Larson’s September 17 report states that during the month of June Lancaster schools expended $900,000, over three times the average month’s spending on non labor/benefit expenses.

“The conclusion that most of the goods and services purchased would be used in FY 2014 and therefore offset FY 2014 funds appropriated is inescapable.”

Larson referred to the Virginia Department of Education Superintendent’s 2012 Annual Report, which shows there are 144 public school systems in the state, however “...only 16 provided more total funding per pupil than Lancaster County.” He predicted the statistic would not change much for FY 2013 and FY 2014.

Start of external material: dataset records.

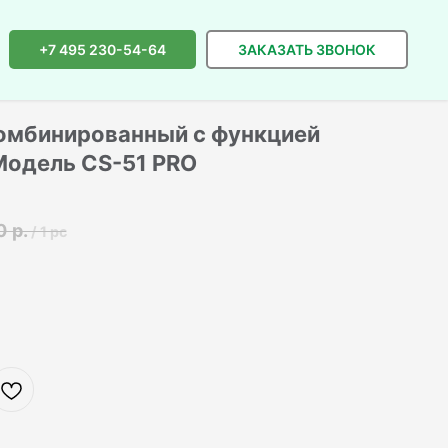
+7 495 230-54-64
ЗАКАЗАТЬ ЗВОНОК
комбинированный с функцией
 Модель CS-51 PRO
0
р.
/
1 pc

He debunked school administration claims that they have greater costs due to a higher than average poverty level. Using statistics obtained from the 2010 U.S. Census report, Larson showed Lancaster and Northumberland as having about the same population with 10.8% living below the poverty level while the state average was only slightly better at 10.7%.

“The Superintendent’s Annual Report also shows that only 55 of the 144 schools received less in federal funding on a per pupil basis than Lancaster County, leading to the question as to ‘why’ if we are at least as needy as other school systems,” he wrote.

Considering Lancaster schools are in the state’s top 10-12% in funding and in the bottom 5-10% in performance, based on Standards of Learning (SOL) tests which resulted in an “Accredited with Warning,” Larson maintained the county “has one of the most inefficient and ineffective school systems in the Commonwealth.”

Larson noted that the issue of a third nurse is a problem of the school board’s making. “They had several alternatives in cutting administrative positions that would not have generated the concern...that failing to fund the nurse position has.”

He said Lukich and the school board continually fail to make cuts on the basis of priorities, but choose instead to cut those areas that will create the most public demand for restoring funds.

“The problems that exist in Lancaster County schools must be solved with the school system itself and do not relate to funding,” he wrote.